A 38-year-old woman is diagnosed with colon cancer. Her father died of colon cancer at 45, and two of her paternal uncles were also diagnosed with colon cancer at 42 and 48. The affected relatives span two generations, and all are first- or second-degree relatives of each other.
This family meets this clinical criteria.
 

When learning their child’s genetic diagnosis, a parent says, “This is my fault. I must have caused this somehow.”
The patient is displaying this emotional response.

This diagnostic testing is the "gold standard" for diagnosing an individual with cystic fibrosis.

Hereditary Fructose Intolerance has an elevation of these two metabolites.

A child presents with hypotonia, developmental delay, and hyperphagia. Standard chromosome microarray shows no deletion. Methylation-specific PCR reveals absence of the paternal methylation pattern in the PWS/AS region, while SNP array shows two maternal alleles and no paternal allele.
This molecular mechanism explains this finding.

A 27-year-old man presents with an osteosarcoma. His mother had breast cancer at 34.
This TP53-related clinical criteria applies to this individual.

A patient responds to complex medical information by saying, “I’m sure everything will be fine,” despite evidence to the contrary.
The patient is displaying this psychological defense mechanism.

A 3-year-old female presents with global developmental delay (GDD), intellectual disability (ID), and multiple minor dysmorphic features. Family history is non-contributory. According to the most recent ACMG and AAP guidelines, this test represents the most appropriate initial genetic testing strategy.

A newborn screen (NBS) returns with an elevation in Tyrosine. To differentiate between Transient Tyrosinemia of the Newborn and Tyrosinemia Type 1, the lab performs a follow-up test for a specific metabolite. The presence of this metabolite is pathognomonic for Tyrosinemia Type 1.

A newborn male is admitted to the NICU for severe respiratory distress immediately after birth. Pregnancy was complicated by marked polyhydramnios. On exam, the infant has a small, bell-shaped thorax, abdominal wall laxity, a full, round face, short neck, and flat nasal bridge. Chest imaging demonstrates the classic “coat-hanger” appearance of the ribs. Further evaluation reveals paternal uniparental disomy of chromosome 14q32.2. The child was diagnosed with this genetic condition. 

A 10-year-old girl has four café-au-lait macules >5 mm and one axillary freckle on exam.
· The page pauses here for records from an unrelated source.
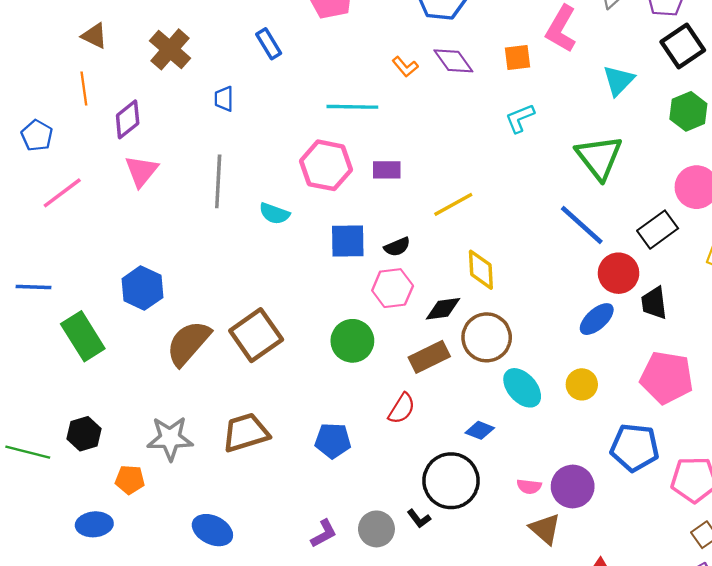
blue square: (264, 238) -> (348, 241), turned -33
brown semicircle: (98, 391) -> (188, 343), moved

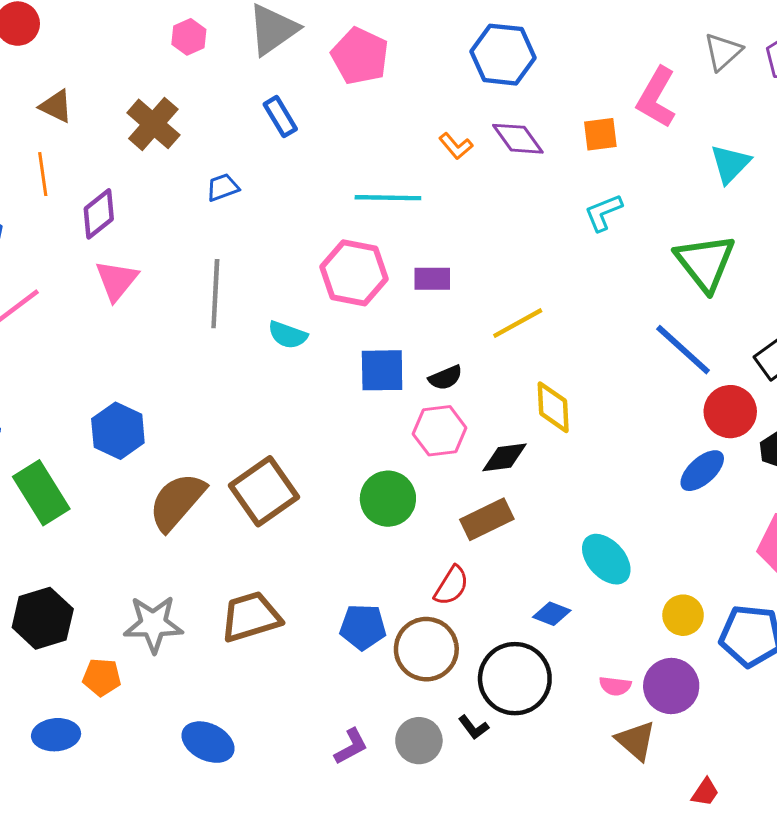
blue trapezoid: (224, 99) -> (223, 187), turned 70
brown circle: (487, 337) -> (426, 649), moved
yellow circle: (582, 384) -> (683, 615), moved
black hexagon: (84, 434) -> (43, 618), size x1.4

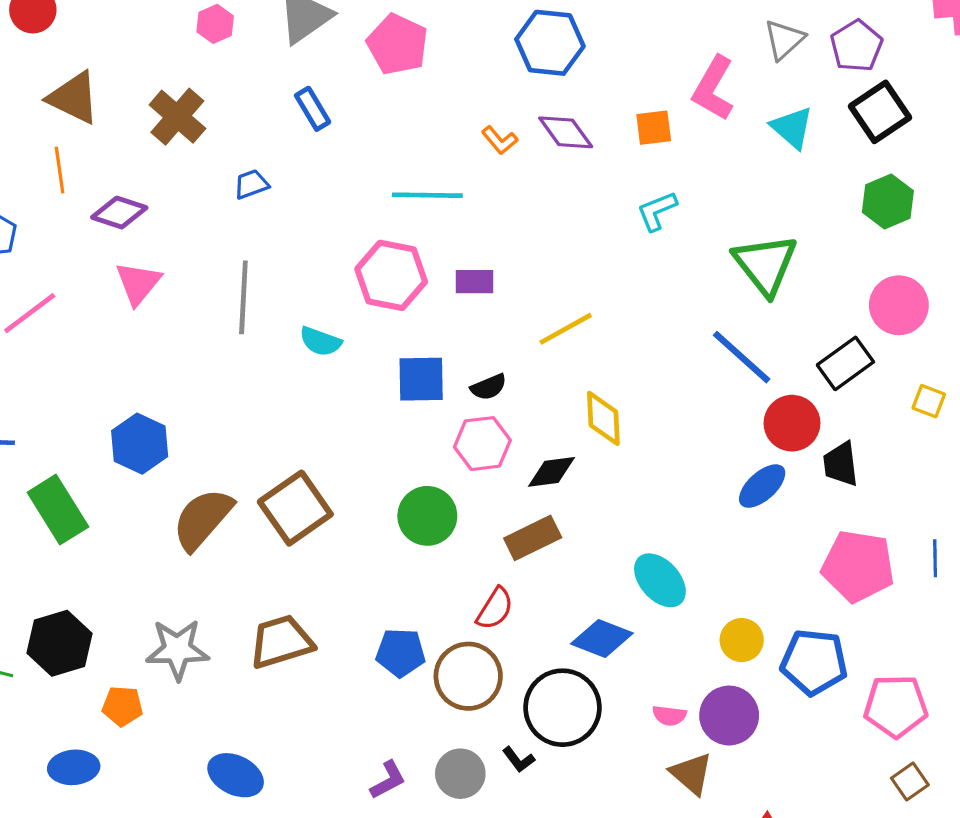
brown triangle: (56, 106) -> (74, 98), size x1.5
cyan triangle: (730, 164) -> (792, 128), moved, turned -33
purple diamond: (99, 214) -> (119, 213), turned 57
blue diamond: (552, 614) -> (602, 638), size x1.5

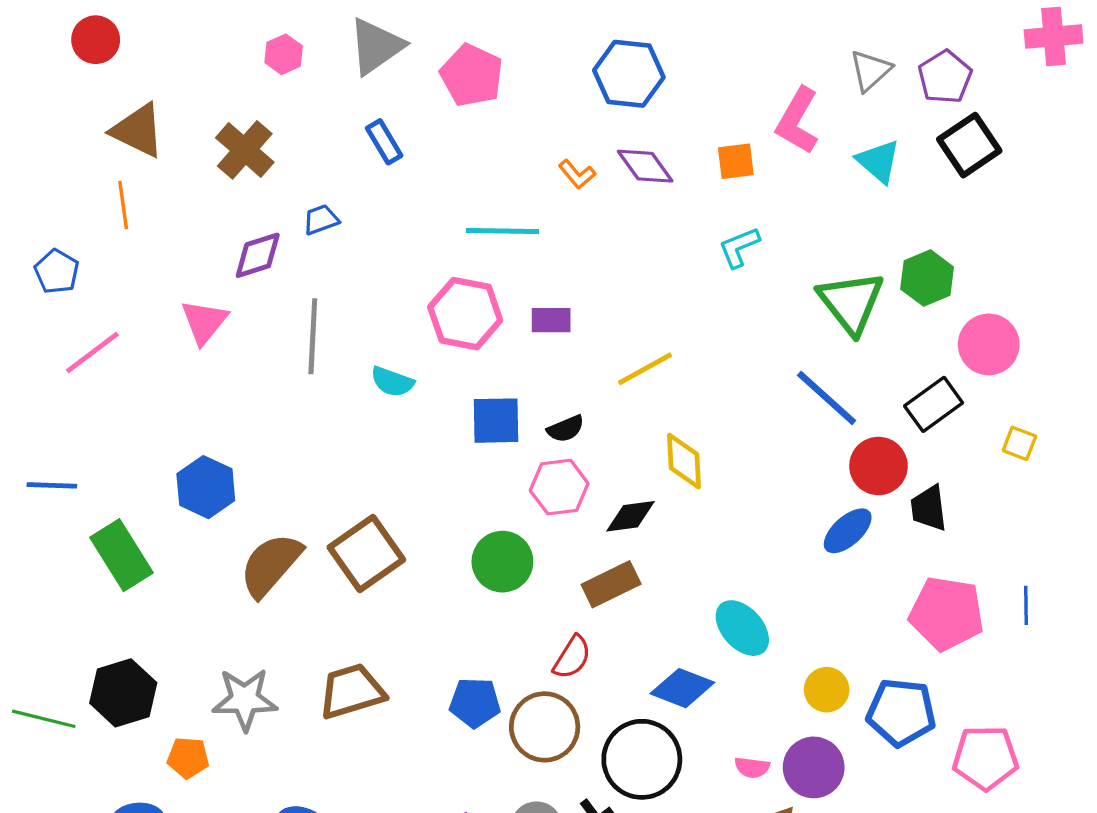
green hexagon: (888, 202) -> (927, 278), moved
purple diamond: (119, 213) -> (258, 255), moved, turned -36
No neurofibromas, Lisch nodules, or affected relatives. This girl does or does not meet clinical criteria for this genetic condition.

A patient receiving unexpected results begins asking multiple detailed technical questions unrelated to the core issue, shifting away from emotional content.
The patient is using this defense mechanism.

A 4-year-old boy presents with global developmental delay, large ears, and macroorchidism. The genetic counselor suspects Fragile X syndrome. This is the recommended ACMG laboratory method to determine if the boy has Fragile X syndrome.

A 2-year-old child presents with loss of motor milestones and seizures. Family history is notable for an older sibling who died from a similar condition at age 3.

Laboratory studies are sent and show the following:
 Hexosaminidase A enzyme activity: Normal
 Hexosaminidase B enzyme activity: Normal
 GM2 ganglioside: Elevated

A brain MRI is performed and shows widespread white matter changes and cortical atrophy. This child has been diagnosed with this condition.